For regular readers of our blog, this list may be familiar. Unfortunately, the strategies listed are all too familiar and, given the time of the year, we thought it a good time to share once again.
Here we sit in January with all the promise of a new year ahead of us, convincing ourselves that this is the year that we will make “X” happen. Don’t get me wrong, I love that kind of optimism, but I also want you to take an honest assessment of whether or not you have built a plan that will make “X” happen. In terms of your plan, there are a couple of ideas I would like you to keep in mind.
First, while you certainly need to clearly know what your end goal is, your daily focus should only be on the next step towards that destination. While the distance to that goal may seem paralyzing, find confidence in knowing that you can always take the next step.
Second, don’t give up too soon. All too often we give up when our efforts don’t produce immediate results. Instead of making necessary adjustments to our plan, we jump off one horse (often too soon) and on to another, and then another, and then another, and…well, you get the idea.
However, there are times when your horse is dead. As hard as it may be to admit it, it’s time to get off the horse and move on.
The following “dead horse” strategies (original author listed as unknown), no matter how perfectly executed, will not produce desired results.
- Buying a stronger whip
- Changing riders
- Threatening the horse with termination
- Appointing a committee to study the horse
- Arranging to visit other sites to see how they ride dead horses
- Hiring outside contractors to ride the dead horse
- Harnessing several dead horses together for increased speed
- Donating the dead horse to a recognized charity, and deducting the full original cost
- Doing a time-management study to see if lighter riders would improve productivity
- Declaring a dead horse has lower overhead, and therefore performs better
I’m sure as you read this list you chuckled a little at the absurdity.
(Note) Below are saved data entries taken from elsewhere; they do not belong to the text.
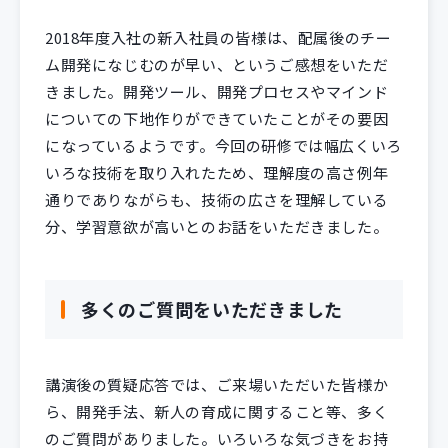
2018年度入社の新入社員の皆様は、配属後のチー
ム開発になじむのが早い、というご感想をいただ
きました。開発ツール、開発プロセスやマインド
についての下地作りができていたことがその要因
になっているようです。今回の研修では幅広くいろ
いろな技術を取り入れたため、理解度の高さ例年
通りでありながらも、技術の広さを理解している
分、学習意欲が高いとのお話をいただきました。
多くのご質問をいただきました
講演後の質疑応答では、ご来場いただいた皆様か
ら、開発手法、新人の育成に関すること等、多く
のご質問がありました。いろいろな気づきをお持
However, I’m also guessing that the list may have made you a little uncomfortable as you see a bit of yourself in some of these strategies.
My challenge to you is:
- Define your destination
- Identify the fewest and simplest steps to get there
- Commit every week to the next step you will take
- Once a month or once a quarter, review your progress to your final goal
- As GPS Mayhem says, sometimes you need to “recalculate” your plan
- Go back to step 3
By the way, if you’re paying attention, you should never find yourself on a dead horse.